I guess the lesson here is I need to get better at articulating what I want.

Consolidated all project Docs

Scatter brained me has worked on a series of projects over the last couple years that all have a shared theme behind them. If you go to the Dentropy Daemon page now I have links to them all.

Adding Questions for Discord Data

I created a list of notable queries that will get updated based on what people I interview actually find interesting and useful.

The number of queries started getting so long that I created separate files to contain each list segmented by data type, this also allows the same query involving multiple data types to show up under each data type.

Committing the Planning Fallacy

A good two weeks ago I wrote my Backlog - Discord Binding document. I finally had a set of relatively clear features that could be implemented one by one. Problem is seeing the road in front of me I became too overwhelmed to take the first step. It doesn't help that the correct step is not to build something but to cultivate relationships with people and discover what they actually care about and what problems they actually have.

Embeddings POC Complete

Firstly if you don't know what embeddings are check out What are embeddings?

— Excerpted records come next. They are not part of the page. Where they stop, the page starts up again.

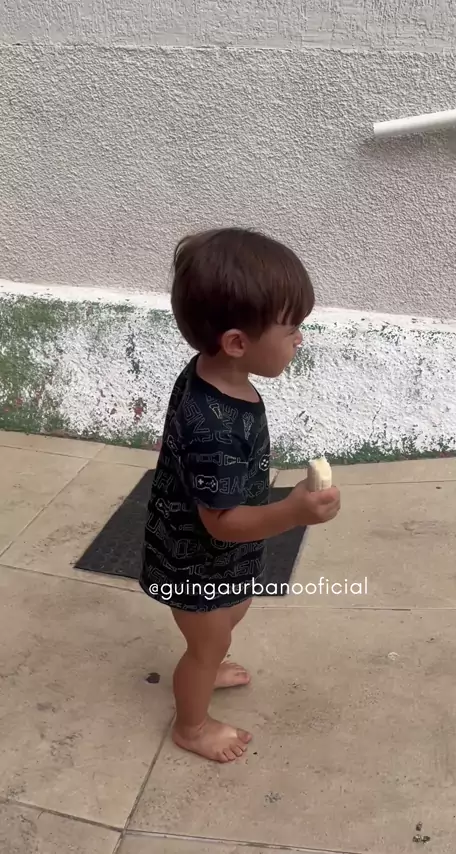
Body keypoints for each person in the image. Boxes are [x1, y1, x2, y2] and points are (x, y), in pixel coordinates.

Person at [139, 228, 341, 763]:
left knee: (228, 620)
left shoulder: (215, 374)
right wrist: (293, 511)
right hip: (194, 560)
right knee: (207, 645)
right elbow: (222, 522)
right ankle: (192, 725)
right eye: (291, 329)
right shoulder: (215, 426)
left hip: (214, 554)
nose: (299, 339)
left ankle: (208, 661)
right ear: (236, 343)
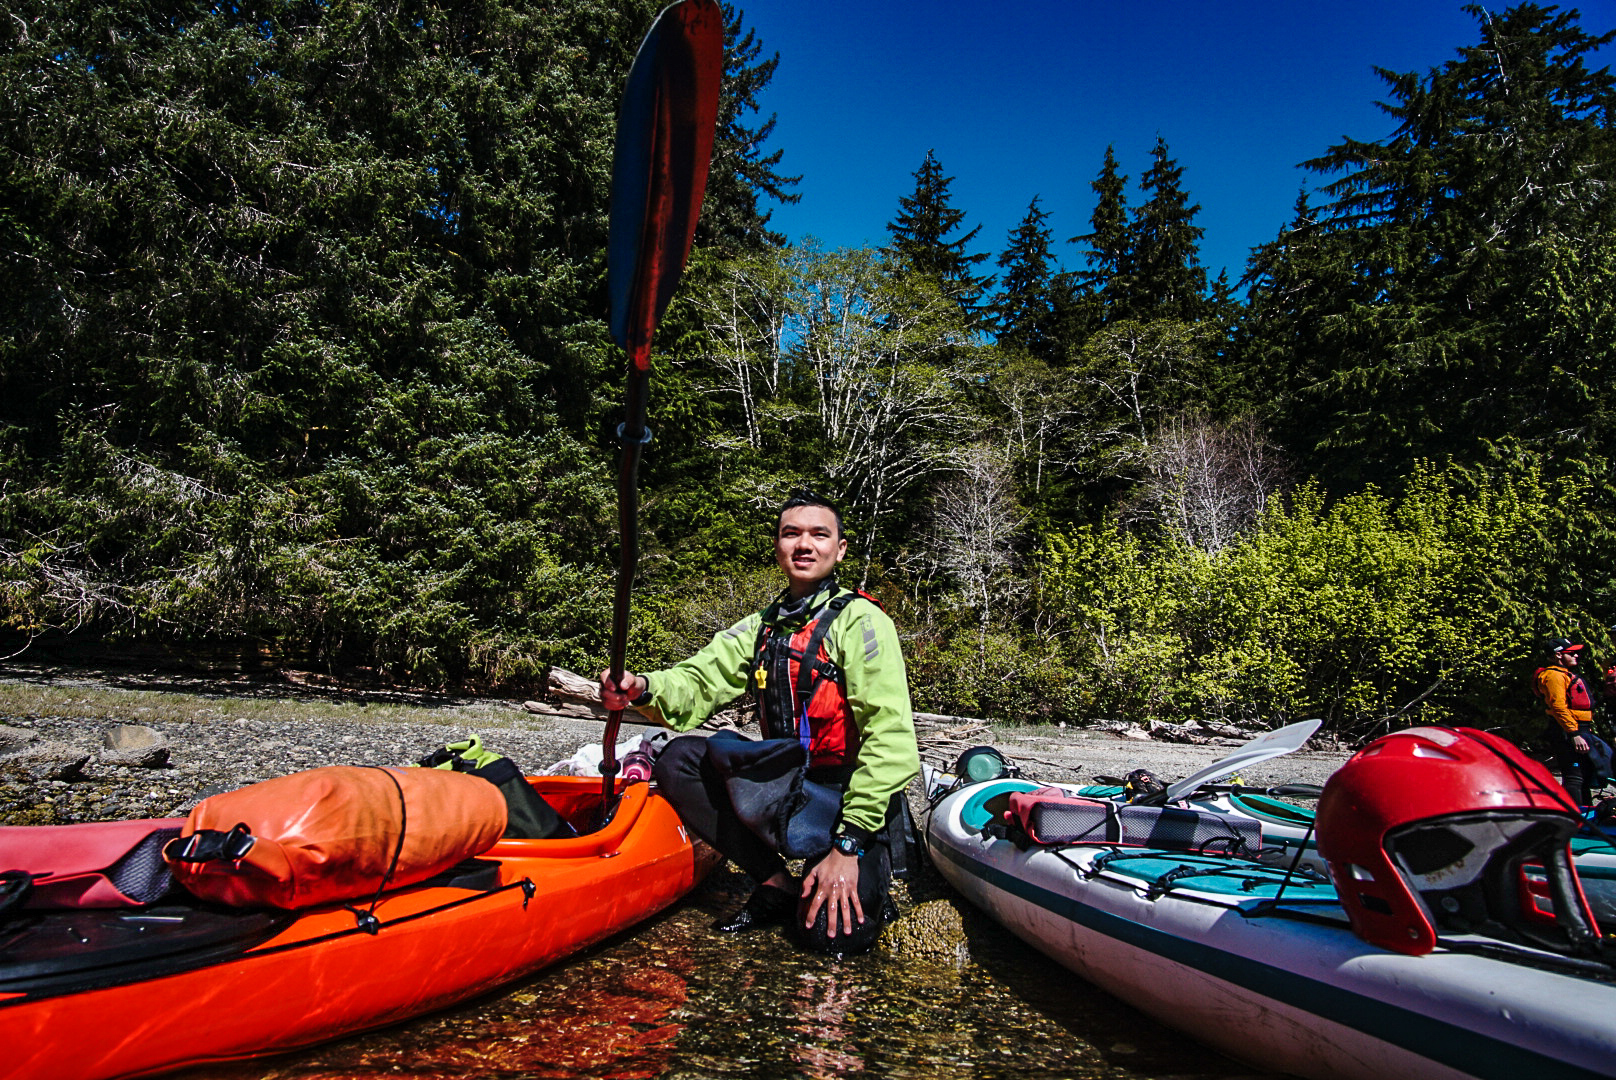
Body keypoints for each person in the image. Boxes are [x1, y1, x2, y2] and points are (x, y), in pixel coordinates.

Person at [600, 493, 920, 954]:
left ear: (841, 548)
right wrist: (643, 687)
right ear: (778, 546)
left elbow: (892, 744)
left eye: (819, 535)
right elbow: (699, 679)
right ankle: (775, 882)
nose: (804, 545)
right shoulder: (761, 627)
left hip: (845, 800)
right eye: (792, 534)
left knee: (833, 937)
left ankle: (850, 864)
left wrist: (846, 849)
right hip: (789, 783)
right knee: (679, 759)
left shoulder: (864, 623)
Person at [1534, 637, 1599, 805]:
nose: (1576, 656)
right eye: (1571, 653)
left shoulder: (1564, 674)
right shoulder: (1554, 676)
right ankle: (1576, 818)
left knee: (1584, 775)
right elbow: (1558, 707)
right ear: (1558, 655)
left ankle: (1586, 816)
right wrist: (1574, 734)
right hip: (1566, 730)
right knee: (1574, 775)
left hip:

I tested out using pgvector, a Postgres extension that allows vector columns of arbitrary length. All that was required to calculate the embeddings for each message a updated postgres container, some additional tables in the schema, and a script that would loop through each message, calculate the embedding, and store them in the database linking back to their original message. You can check out the schema here , updated postgres container here, script that calculates and stores the embeddings here

The Project Management Bullshit Test

Just go read the Project Management Bullshit Test

Began work on Phase 2, Graph Based Annotation on Top of Discord Data

Remember the The 4 Step plan for Question Engine which initially launched this project update blog post series. The first phase was a simple dashboard that could be used to generate data visualizations for the discord data I had indexed and transformed into the databases.